The interviewers also asked her about the argument that has been spreading in recent weeks among prominent members of the Republican Party and that dismisses Harris’s achievements as the product of affirmative action (the expression used is, in English, “DEI hire”, something like a contract that follows the criteria of “diversity, equity and inclusion”). To that, Trump said: “I honestly have no idea. It could be. There are some.”
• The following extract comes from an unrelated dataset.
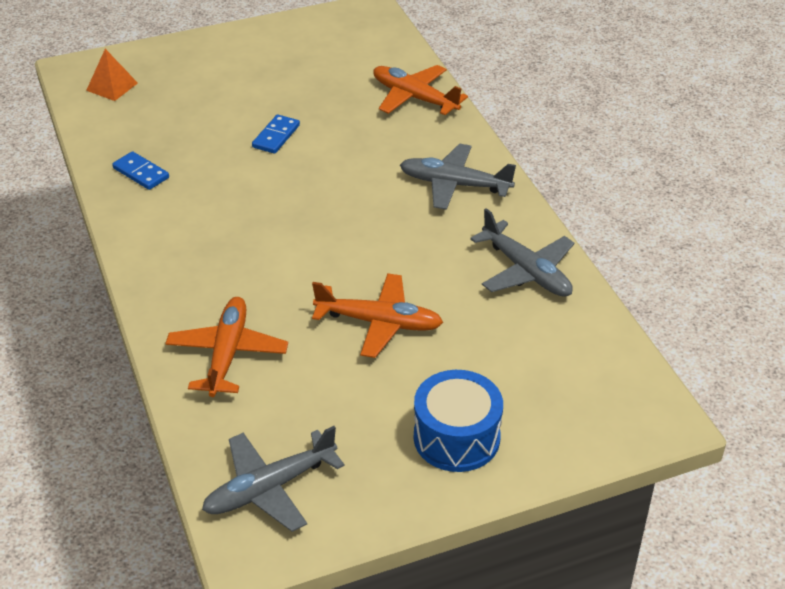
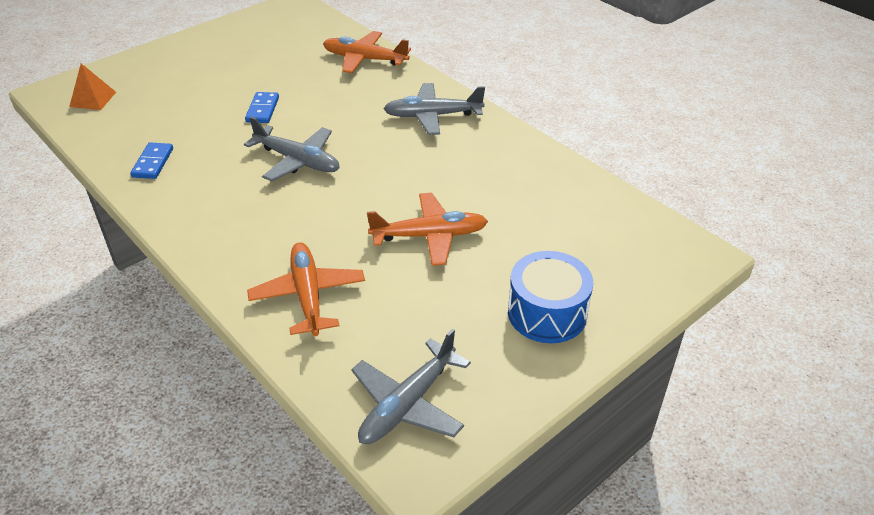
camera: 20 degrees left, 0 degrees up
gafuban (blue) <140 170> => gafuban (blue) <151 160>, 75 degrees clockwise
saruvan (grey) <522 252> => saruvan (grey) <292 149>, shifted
The vice president earned her California law degree on her second try. She then worked in the Alameda District Attorney’s office. She won two elections at home: to become District Attorney of San Francisco and to become Attorney General of California. She was then elected Senator in 2016. After a disastrous campaign in the primaries as a candidate for the US presidency in 2020, Biden chose her as his second-in-command. The hardline wing of the Republican Party considers the move by which she succeeded the president at the head of the ticket in November, after his resignation, to be “a palatial coup.” The idea is to denounce that she became the candidate without going through a primary process.
In addition to questioning Harris’s identity, the former president reaffirmed his intention to pardon the insurrectionists who participated in the assault on the Capitol on January 6, 2021. “If they are innocent, I plan to pardon them,” he said. When asked if he would extend that pardon to those who have been found guilty by a judge, he replied: “Well, they were convicted by a really harsh system.” The interviewers then reminded him that there are videos from that day in which the mob that had attended the then-president’s rally in Washington can be seen hitting the police with flagpoles, among other blunt objects. “Oh really?” Trump then replied.
Harris’ campaign later released a statement saying: “The hostility Donald Trump displayed on stage today is the same hostility he has displayed throughout his life, in his years in the White House, and in his current campaign.”
The NABJ’s plan to invite Trump sparked controversy before the Chicago convention. Harris will not attend the convention due to logistical issues, including the process of choosing her vice presidential candidate, whose identity is expected to be known before Tuesday.